The city did not dispute that it failed to comply with Proposition 62. Instead, it argued that Jarvis had to file its lawsuit within three years of the City Council's adoption of the tax. Jarvis missed that date by about one year. The city argued that Jarvis was attacking the enactment of the ordinance, not the actual collection of the tax. Even Jarvis conceded to the state Supreme Court that the group was not seeking a refund of taxes already paid.
But the court concluded that the lack of a refund claim did not matter.
"[P]laintiffs have alleged an ongoing violation of Proposition 62's commands, for which they seek relief in mandamus, and a presently existing actual controversy between themselves and the City over the validity of the utility tax, which they seek to resolve by declaratory judgment; those causes of action are not barred merely because similar claims could have been made at earlier times as to earlier violations, or because plaintiffs do not at this time also seek a refund of taxes paid," Justice Kathryn Werdegar wrote for the court.

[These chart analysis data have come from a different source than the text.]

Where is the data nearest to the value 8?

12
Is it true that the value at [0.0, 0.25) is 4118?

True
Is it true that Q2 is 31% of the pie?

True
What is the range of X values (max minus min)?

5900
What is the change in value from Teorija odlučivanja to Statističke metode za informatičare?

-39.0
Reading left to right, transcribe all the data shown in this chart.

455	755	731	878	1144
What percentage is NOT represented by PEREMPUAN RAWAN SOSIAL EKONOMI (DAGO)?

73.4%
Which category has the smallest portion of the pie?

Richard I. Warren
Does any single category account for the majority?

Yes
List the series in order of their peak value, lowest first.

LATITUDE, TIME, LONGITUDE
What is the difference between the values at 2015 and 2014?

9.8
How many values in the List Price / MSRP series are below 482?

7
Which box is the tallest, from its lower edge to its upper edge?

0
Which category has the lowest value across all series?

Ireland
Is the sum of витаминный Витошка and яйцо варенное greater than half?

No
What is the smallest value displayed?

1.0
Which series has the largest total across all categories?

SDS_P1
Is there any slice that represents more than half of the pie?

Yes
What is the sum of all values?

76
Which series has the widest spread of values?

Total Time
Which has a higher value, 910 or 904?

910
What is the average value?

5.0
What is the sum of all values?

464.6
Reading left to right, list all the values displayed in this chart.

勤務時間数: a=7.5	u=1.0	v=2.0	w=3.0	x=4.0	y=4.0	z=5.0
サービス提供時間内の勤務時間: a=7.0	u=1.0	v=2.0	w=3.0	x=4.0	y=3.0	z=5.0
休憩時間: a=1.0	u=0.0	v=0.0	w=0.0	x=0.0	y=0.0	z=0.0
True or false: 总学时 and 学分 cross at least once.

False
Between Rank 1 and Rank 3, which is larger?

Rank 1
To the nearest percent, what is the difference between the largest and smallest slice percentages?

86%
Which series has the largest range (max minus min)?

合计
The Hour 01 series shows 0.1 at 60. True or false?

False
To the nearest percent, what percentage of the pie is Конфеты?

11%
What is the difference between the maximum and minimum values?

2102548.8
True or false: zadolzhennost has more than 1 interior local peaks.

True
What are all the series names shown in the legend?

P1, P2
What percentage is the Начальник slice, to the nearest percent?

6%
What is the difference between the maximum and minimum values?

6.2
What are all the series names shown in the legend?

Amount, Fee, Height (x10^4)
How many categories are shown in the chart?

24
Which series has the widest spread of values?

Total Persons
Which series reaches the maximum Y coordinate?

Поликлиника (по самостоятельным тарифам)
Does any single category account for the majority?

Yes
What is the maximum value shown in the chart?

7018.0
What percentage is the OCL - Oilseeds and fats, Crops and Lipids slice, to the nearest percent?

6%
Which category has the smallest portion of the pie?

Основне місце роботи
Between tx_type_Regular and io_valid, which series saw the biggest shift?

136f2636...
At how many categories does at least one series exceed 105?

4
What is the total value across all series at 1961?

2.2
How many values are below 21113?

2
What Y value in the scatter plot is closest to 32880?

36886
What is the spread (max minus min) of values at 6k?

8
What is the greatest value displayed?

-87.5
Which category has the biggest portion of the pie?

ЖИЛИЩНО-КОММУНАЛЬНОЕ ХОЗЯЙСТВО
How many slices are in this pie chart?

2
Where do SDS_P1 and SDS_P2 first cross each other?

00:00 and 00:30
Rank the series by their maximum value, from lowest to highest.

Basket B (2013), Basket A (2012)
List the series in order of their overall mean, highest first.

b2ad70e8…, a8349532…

Proposition 62 (Gov. Code §§ 53720-53730) requires that general taxes adopted prior to the proposition's passage in November 1986 be approved by voters by November 1988, the court noted. If a city refuses to comply, the measure directs county officials to withhold property taxes from cities in an amount equal to the illegal tax. "Clearly the intent of Proposition 62's enactors was not merely to preclude enactment of a tax ordinance without voter approval, but to preclude continued imposition or collection of such a tax as well," Werdegar wrote.
The court also pointedly addressed the concern — noted in amicus briefs from nearly 200 cities and counties — that starting the three-year statute of limitations anew every time a tax is imposed would destabilize financial planning.
"The local governments' suggestion, 14 years after the passage of Proposition 62 and five years after Guardino's resolution of the constitutional questions, that their budgetary planing process will be disrupted if Proposition 62's requirements are enforced, is not well taken. Cities and counties must eventually obey the state laws governing their taxing authority and cannot continue indefinitely to collect unauthorized taxes," Werdegar wrote.
"Moreover," she continued, "our holding relates only to injuries occurring in the statutory three-year period before suit is brought and applies only to plaintiffs injured by tax collections within the three-year period. The legitimate public interest in stability of municipal finance is not imperiled."
The Case:
Howard Jarvis Taxpayers Association v. City of La Habra, No. S082591, 01 C.D.O.S. 4539, 2001 DJDAR 5565. Filed June 4, 2001.